Myths of the Afterlife Made Easy PDF Author: Annamaria Hemingway
Publisher: John Hunt Publishing
ISBN: 1846948932
Category : Self-Help
Languages : en
Pages : 95

Book Description
Almost every religious mythology contains the primordial motif of death and rebirth and portrays the posthumous journey of the deceased following death. Myths of the afterlife exist in all cultures, including that of the ancient Greeks and Egyptians, Babylonians, Romans and Celts and continue to manifest in living faiths such as Hinduism, Buddhism, Judaism, Christianity and Islam. Although human consciousness has evolved over time, the mystery of death remains beyond rational perception and gives rise to feelings of anxiety and uncertainty. Inquiring whether death may be a transition to rebirth requires looking back into the universal language of myth, which symbolizes the germ of life existing in an afterlife state. As will be shown, this ancient model of the otherworldly journey and resurrection continues to appear in the near-death experience.

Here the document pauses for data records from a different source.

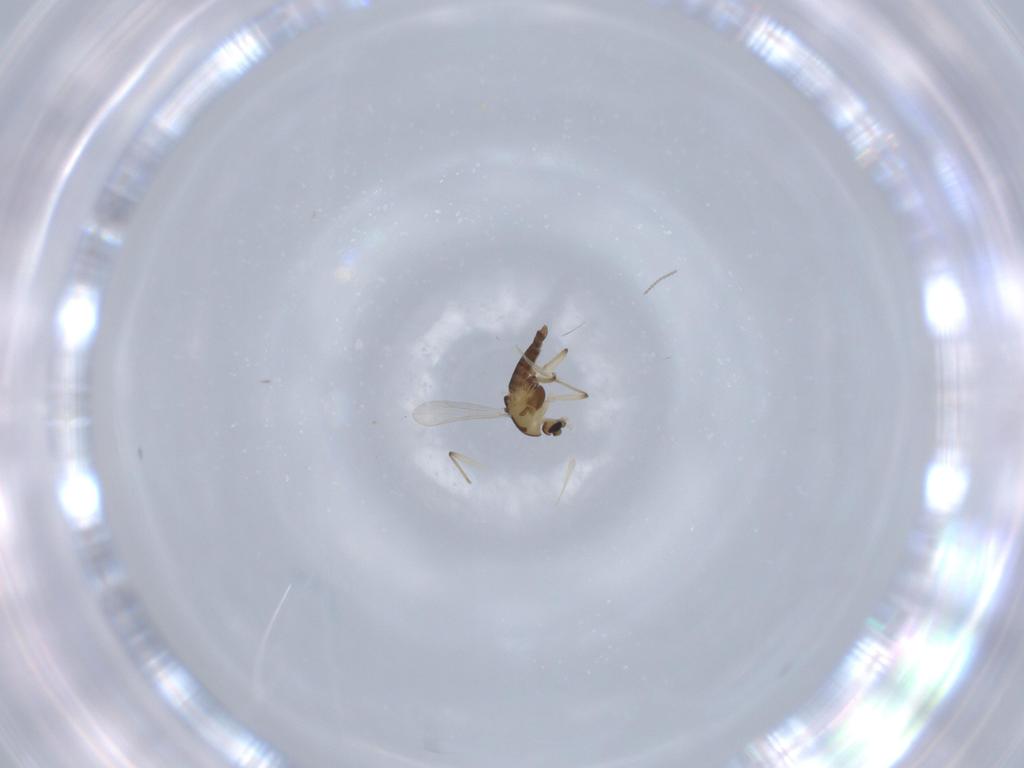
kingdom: Animalia
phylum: Arthropoda
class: Insecta
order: Diptera
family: Chironomidae
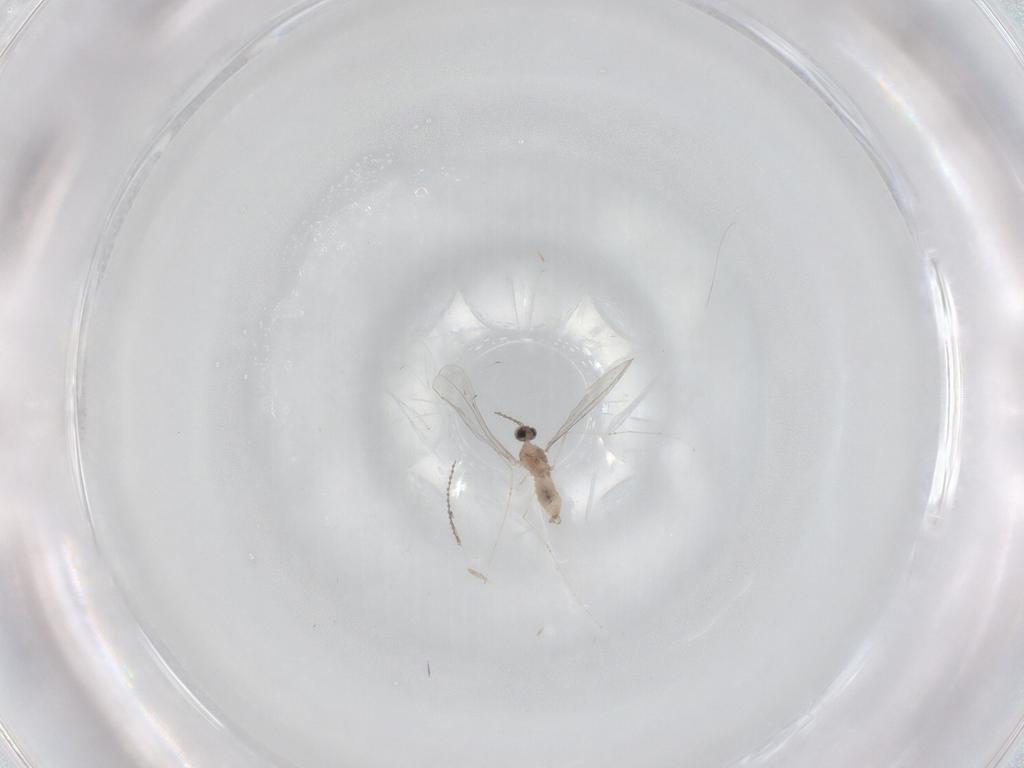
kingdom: Animalia
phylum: Arthropoda
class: Insecta
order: Diptera
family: Cecidomyiidae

The Cambridge Guide to Homer

The Cambridge Guide to Homer PDF Author: Corinne Ondine Pache
Publisher: Cambridge University Press
ISBN: 1108663621
Category : Literary Collections
Languages : en
Pages : 974

Book Description
From its ancient incarnation as a song to recent translations in modern languages, Homeric epic remains an abiding source of inspiration for both scholars and artists that transcends temporal and linguistic boundaries. The Cambridge Guide to Homer examines the influence and meaning of Homeric poetry from its earliest form as ancient Greek song to its current status in world literature, presenting the information in a synthetic manner that allows the reader to gain an understanding of the different strands of Homeric studies. The volume is structured around three main themes: Homeric Song and Text; the Homeric World, and Homer in the World. Each section starts with a series of 'macropedia' essays arranged thematically that are accompanied by shorter complementary 'micropedia' articles. The Cambridge Guide to Homer thus traces the many routes taken by Homeric epic in the ancient world and its continuing relevance in different periods and cultures.

"Reading" Greek Death

Author: Christiane Sourvinou-Inwood
Publisher: Oxford University Press, USA
ISBN:
Category : History
Languages : en
Pages : 520

Book Description
This book offers a series of in-depth studies of some aspects of the beliefs, attitudes, and rituals surrounding death in ancient Greece from the Minoan and Mycenean period to the end of the classical age. Drawing on every kind of available evidence - from literary texts to burial customs, inscriptions, and images in art - the author sheds new light on many key, still essentially problematic, aspects of Greek life, myth, and literature: including the world of the dead in Homer; the perceptions associated with grave monuments and articulated in their images and epigrams; the myths of Charon, Hermes, and the journey of death; and the shifting attitudes towards death in a changing society. The book is also a sophisticated critique of the methodologies appropriate for interpreting the various kinds of evidence for ancient beliefs, and there is discussion of these in the light of insights from anthropology and other disciplines that can help us reconstruct the ancient Greek discourse of death, while minimizing the intrusion of our own culturally determined assumptions which reflect modern thinking rather than ancient realities.

The Mycenaean Cult of the Dead

The Mycenaean Cult of the Dead PDF Author: Chrysanthi Gallou
Publisher: British Archaeological Reports Oxford Limited
ISBN:
Category : History
Languages : en
Pages : 266

Book Description
Based on the author's PhD thesis, this volume examines the possibility of a cult of the dead among the Mycenaean civilisations.